Текст для изучения —

Очевидно, что в Евразии разыгрывается новая «Большая игра», в которой свое место хотят занять не только крупные мировые игроки, но и региональные державы, стремящиеся оказать влияние на своих ослабевших соседей. В свете укрепляющегося тренда поворота России на Восток следует с особой внимательностью относиться к трансформации региональной среды на Ближнем и Среднем Востоке, который уже прочно вошел в историю ХХI века как новая «пороховая бочка» системы международных отношений.
Тектонические сдвиги касаются не только изменения курса России в отношении стран региона. Соединенные Штаты также пытаются применять новую стратегию формирования лояльных элит среди всех субъектов региональной политики и внутренней политики региональных держав.
Турция, которая в последние годы занимала все более и более независимую от Вашингтона позицию, с ослаблением связей с западным миром и расширением экономической кооперации с Россией становилась для нашей страны все более значимым игроком. Пожалуй, впервые за долгую историю полную войн, Москва получила шанс превратить Турцию из противника в друга, а возможно – союзника. Это стало очевидно, в первую очередь, после визита в декабре 2014 года президента России Владимира Путина в Анкару, когда было достигнуто принципиальное решение о строительстве газопровода «Турецкий поток», а также по мере усиления трений между президентом Турции Реджепом Тайипом Эрдоганом и Фетхуллахом Гюленом, живущим в США влиятельным лидером одного из исламских орденов.

Исходный материал —
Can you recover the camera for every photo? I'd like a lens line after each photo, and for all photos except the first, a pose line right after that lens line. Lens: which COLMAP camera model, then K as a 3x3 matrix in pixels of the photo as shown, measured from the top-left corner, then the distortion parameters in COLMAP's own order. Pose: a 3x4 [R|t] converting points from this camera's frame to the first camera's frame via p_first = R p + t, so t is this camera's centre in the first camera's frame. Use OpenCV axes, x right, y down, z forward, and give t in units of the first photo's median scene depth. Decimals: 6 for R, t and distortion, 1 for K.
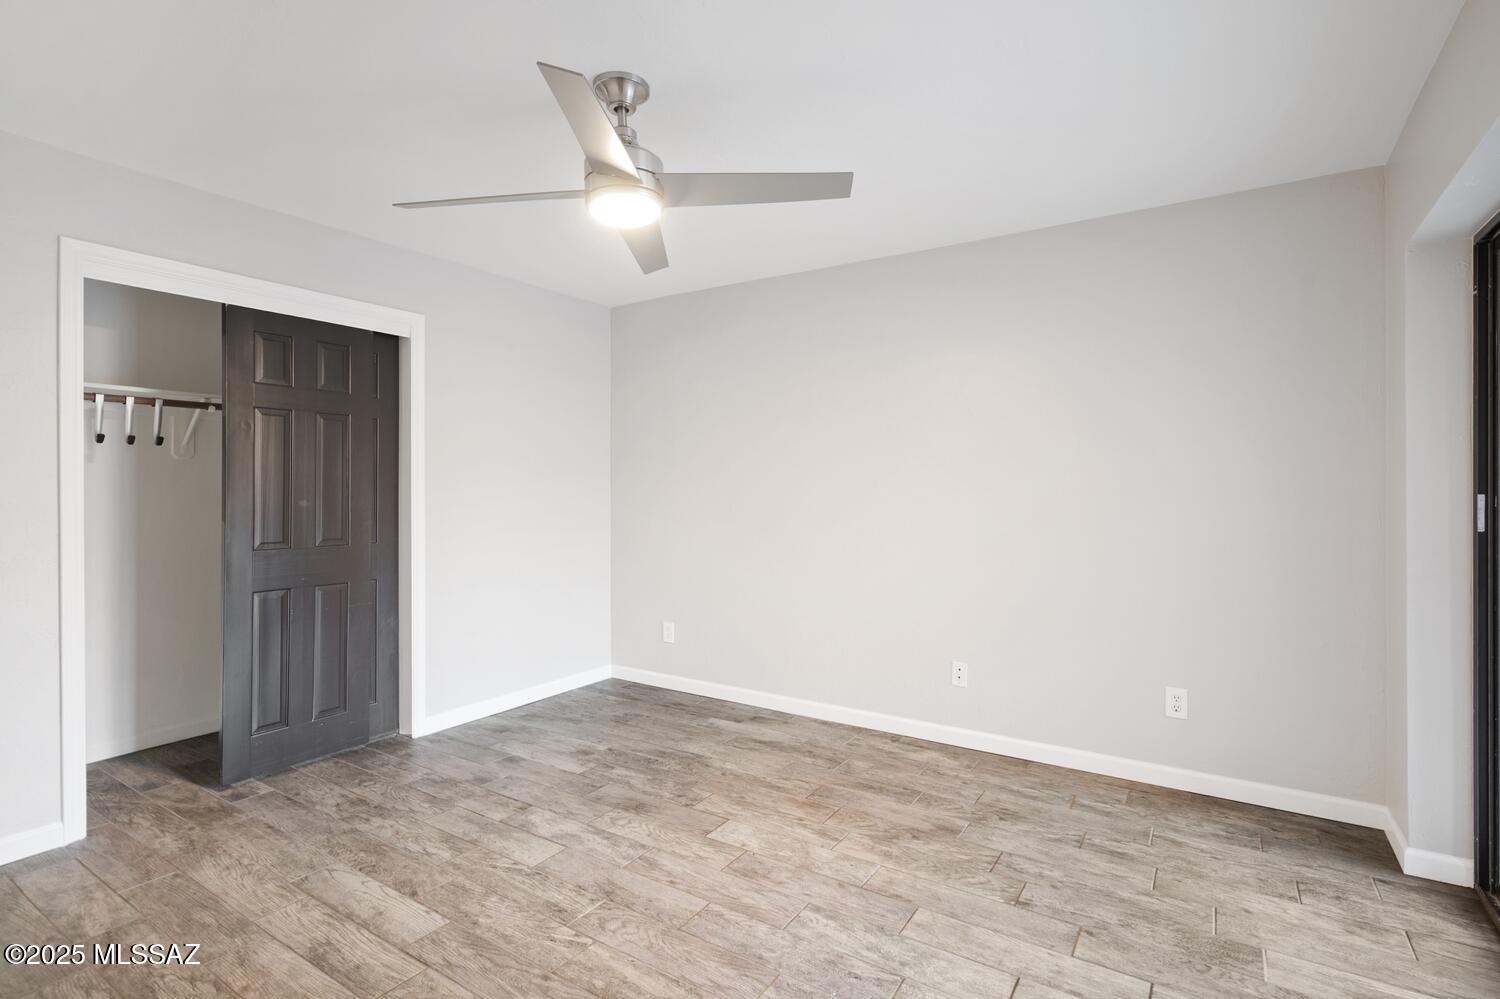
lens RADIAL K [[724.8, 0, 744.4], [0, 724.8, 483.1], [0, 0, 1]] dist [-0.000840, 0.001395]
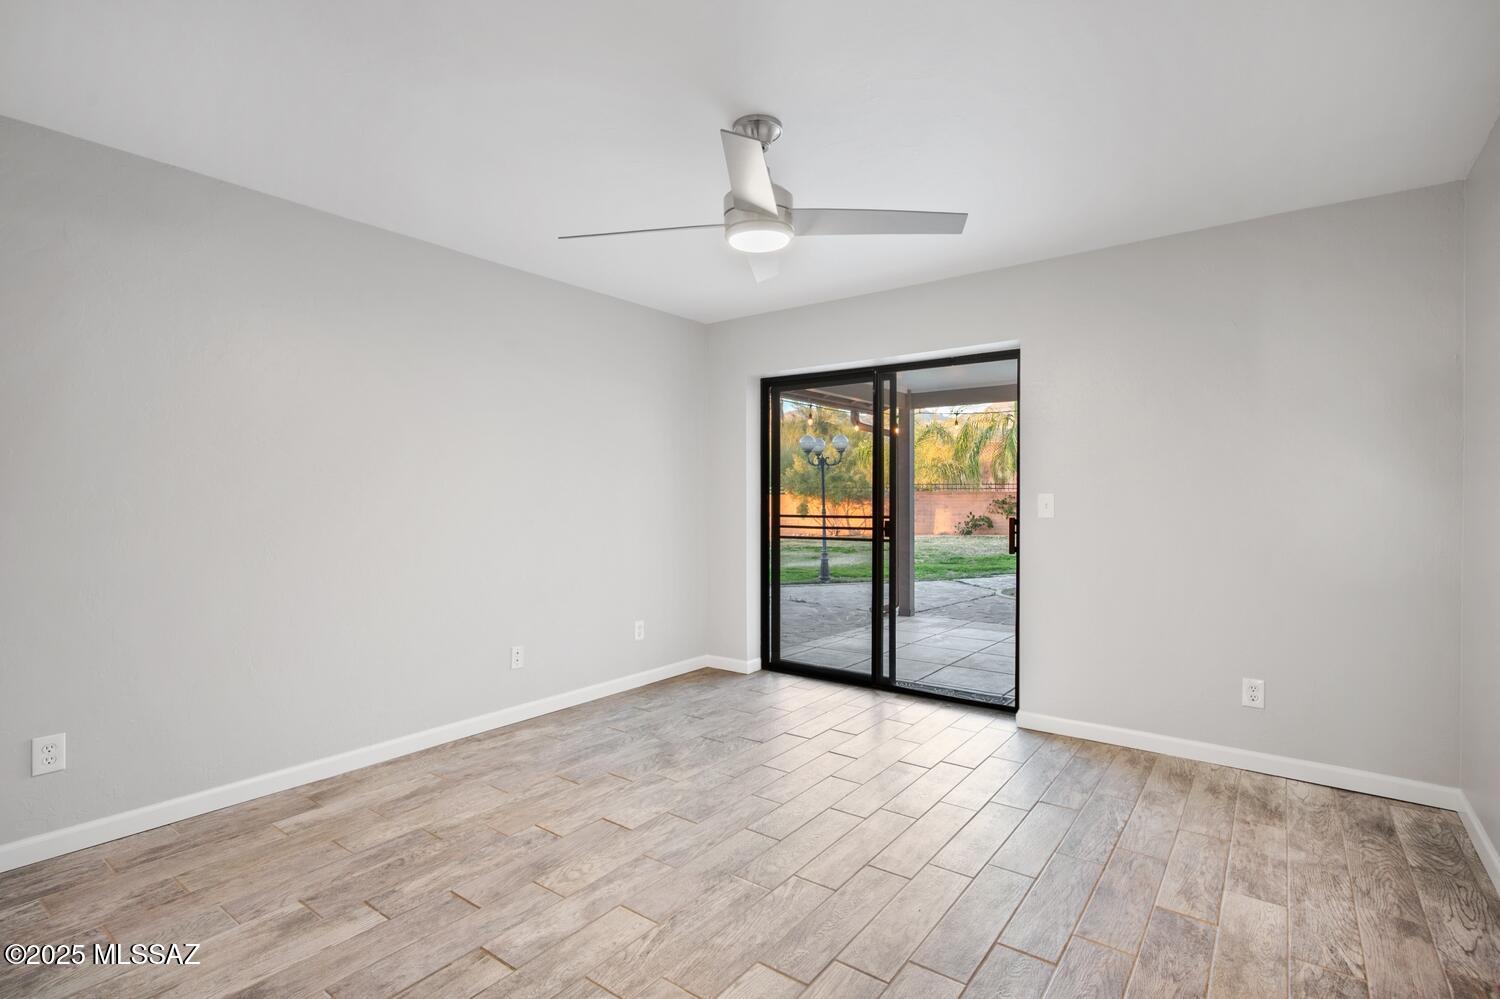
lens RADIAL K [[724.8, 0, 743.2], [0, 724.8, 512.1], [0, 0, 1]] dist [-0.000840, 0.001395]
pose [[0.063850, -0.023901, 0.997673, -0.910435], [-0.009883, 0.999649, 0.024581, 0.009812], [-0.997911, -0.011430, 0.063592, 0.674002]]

Рабочие задания —
a. Изложите текст о «Большой игре» в Евразии в двух предложениях.
b. Перепишите в виде списка абзац текста о «Большой игре» в Евразии, начинающийся словами «Турция, которая в последние годы», сохранив его основные факты.
c. Продолжите текст о «Большой игре» в Евразии, начав сразу после его последнего предложения.
Материал здесь не используется.

Ожидаемые ответы —
a. В Евразии разыгрывается новая «Большая игра» с участием крупных мировых игроков и региональных держав, а Ближний и Средний Восток стал новой «пороховой бочкой» международных отношений, к которой в свете поворота России на Восток нужно относиться особенно внимательно. Турция, занимая все более независимую от Вашингтона позицию и расширяя экономическую кооперацию с Россией, становилась для Москвы все более значимым игроком, что стало очевидно прежде всего после визита Владимира Путина в Анкару в декабре 2014 года и решения о строительстве газопровода «Турецкий поток».

b.
- В последние годы Турция занимала все более независимую от Вашингтона позицию, ослабляла связи с западным миром и расширяла экономическую кооперацию с Россией, становясь для нее все более значимым игроком.
- Москва, пожалуй, впервые за долгую историю войн получила шанс превратить Турцию из противника в друга, а возможно и в союзника.
- Это стало очевидно прежде всего после визита Владимира Путина в Анкару в декабре 2014 года, когда было принято принципиальное решение о строительстве газопровода «Турецкий поток».
- Это проявлялось и по мере усиления трений между президентом Турции Реджепом Тайипом Эрдоганом и Фетхуллахом Гюленом, живущим в США влиятельным лидером одного из исламских орденов.

c.
Однако, очевидно, из-за нарастания внутренних конфликтов внутри Турции, а также из-за того, что российской стороной не до конца учитывается специфика ситуации в Турции, а работа ведется не со всеми субъектами турецкой политики, - Анкара вновь склонилась в сторону США, отказалась от плана России по широкой коалиции против ИГ и приступила к тесному партнерству в этом вопросе с Вашингтоном. С этим же можно связывать и усиливающуюся антироссийскую риторику в руководстве Турции, снижение активности по «Турецкому потоку». При этом визит Р.Т.Эрдогана в Москву 23 сентября носит, в первую очередь, политический характер и уже привел к тектоническим сдвигам: президент Турции по возвращении из российской столицы впервые признал, что Башар Асад не обязательно сейчас должен уйти, но может «временно» остаться.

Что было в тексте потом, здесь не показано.